We consider the problem of packing edge-disjoint Steiner forests in a graph. The input consists of a multi-graph $G=(V,E)$ and a collection of $h$ vertex subsets $S = \{S_1,S_2,\ldots,S_h\}$. A Steiner forest for $S$, also called an $S$-forest, is a forest of $G$ in which each $S_i$ is connected. In the case where $h=1$, this is the Steiner Tree packing problem. Kriesell's conjecture postulates that $2k$-edge-connectivity of $S_1$ is sufficient to find $k$ edge-disjoint $S_1$-trees. Lau showed that $24k$-edge-connectivity suffices for the Steiner Tree packing problem, which was improved to $6.5k$ by West and Wu and $5k+4$ by Devos, McDonald and Pivotto. In his thesis, Lau asserts that for the Steiner Forest problem, if each $S_i$ is $30k$-edge-connected in $G$, then there exist $k$ edge-disjoint $S$-forests. However, Lau's proof relies on an intermediate theorem called the Extension Theorem, which in this paper we will demonstrate has a gap by providing a counterexample to Lau's Extension Theorem. Furthermore, we will resolve this gap by correcting Lau's proof to show that $36k$-edge-connectivity of each $S_i$ suffices to pack $k$ $S$-forests. More careful analysis yields that $35k$-edge-connectivity of each $S_i$ is sufficient when $k \geq 8$.

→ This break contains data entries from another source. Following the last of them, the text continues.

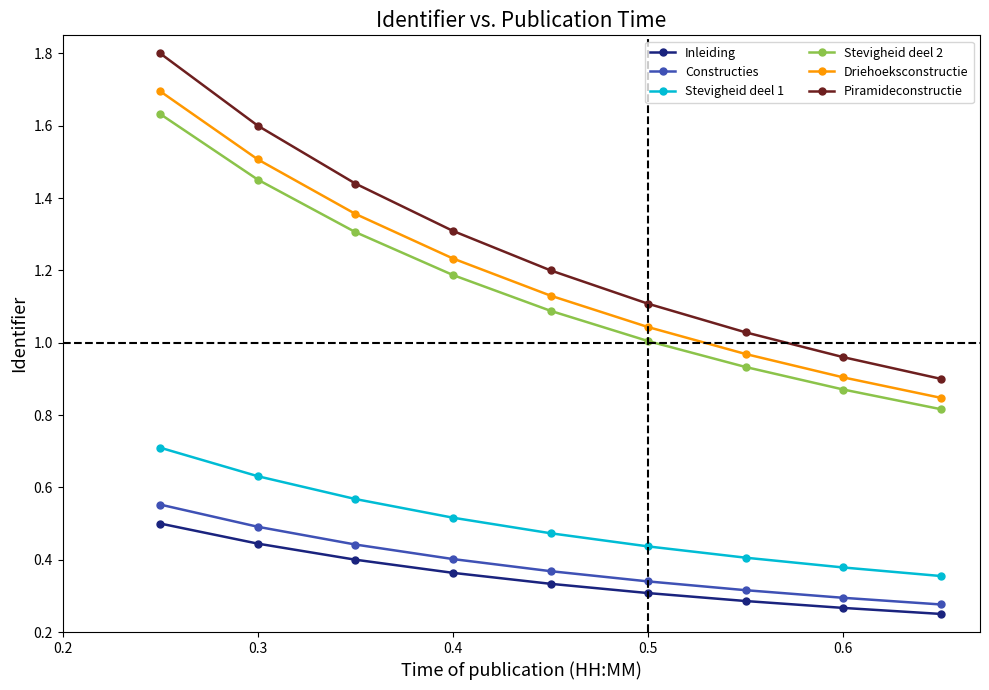

How many series are shown in this chart?

6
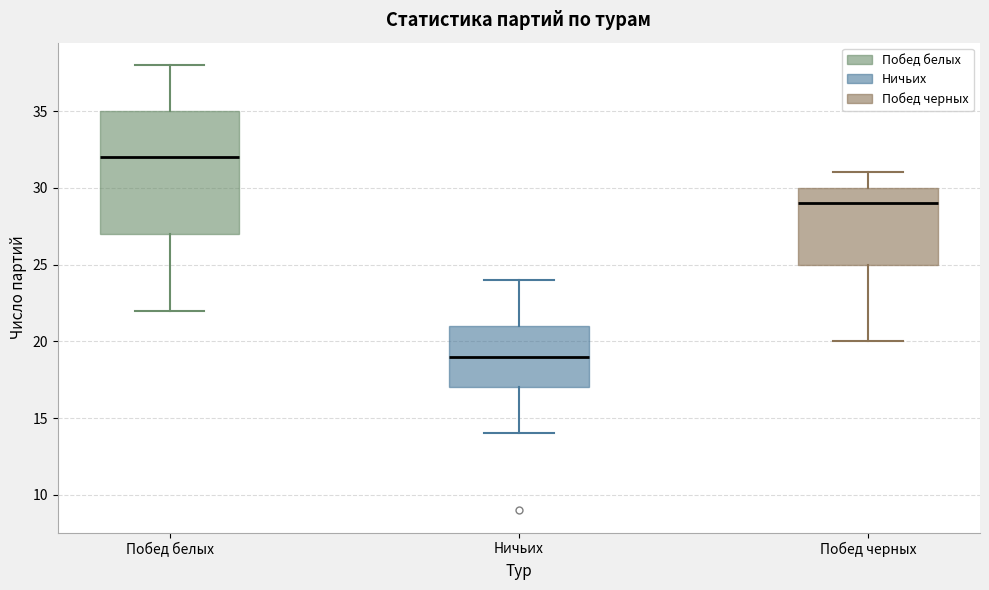

Reading left to right, read every box against the y-axis: the position of its median line, the range the box covers, and the ends of its whiskers. The values are not printed on the chart, so give them approximately, as read against the axis.

Побед белых: median 32, box 27 to 35, whiskers 22 to 38
Ничьих: median 19, box 17 to 21, whiskers 14 to 24
Побед черных: median 29, box 25 to 30, whiskers 20 to 31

翻译：我们考虑在图中打包边不交斯坦纳森林的问题。输入包含一个多重图$G=(V,E)$和一组$h$个顶点子集$S = \{S_1,S_2,\ldots,S_h\}$。对于$S$的斯坦纳森林，也称为$S$-森林，是$G$的一个森林，其中每个$S_i$是连通的。当$h=1$时，这对应于斯坦纳树打包问题。Kriesell猜想提出，$S_1$的$2k$-边连通性足以找到$k$个边不交的$S_1$-树。Lau证明$24k$-边连通性足以解决斯坦纳树打包问题，该结果随后被West和Wu改进至$6.5k$，并被Devos、McDonald和Pivotto改进至$5k+4$。在其论文中，Lau断言，对于斯坦纳森林问题，如果每个$S_i$在$G$中是$30k$-边连通的，则存在$k$个边不交的$S$-森林。然而，Lau的证明依赖于一个称为扩展定理的中间定理，在本文中我们将通过提供一个对Lau扩展定理的反例来证明该定理存在漏洞。此外，我们将通过修正Lau的证明来解决这个漏洞，表明每个$S_i$的$36k$-边连通性足以打包$k$个$S$-森林。更仔细的分析表明，当$k \geq 8$时，每个$S_i$的$35k$-边连通性就足够了。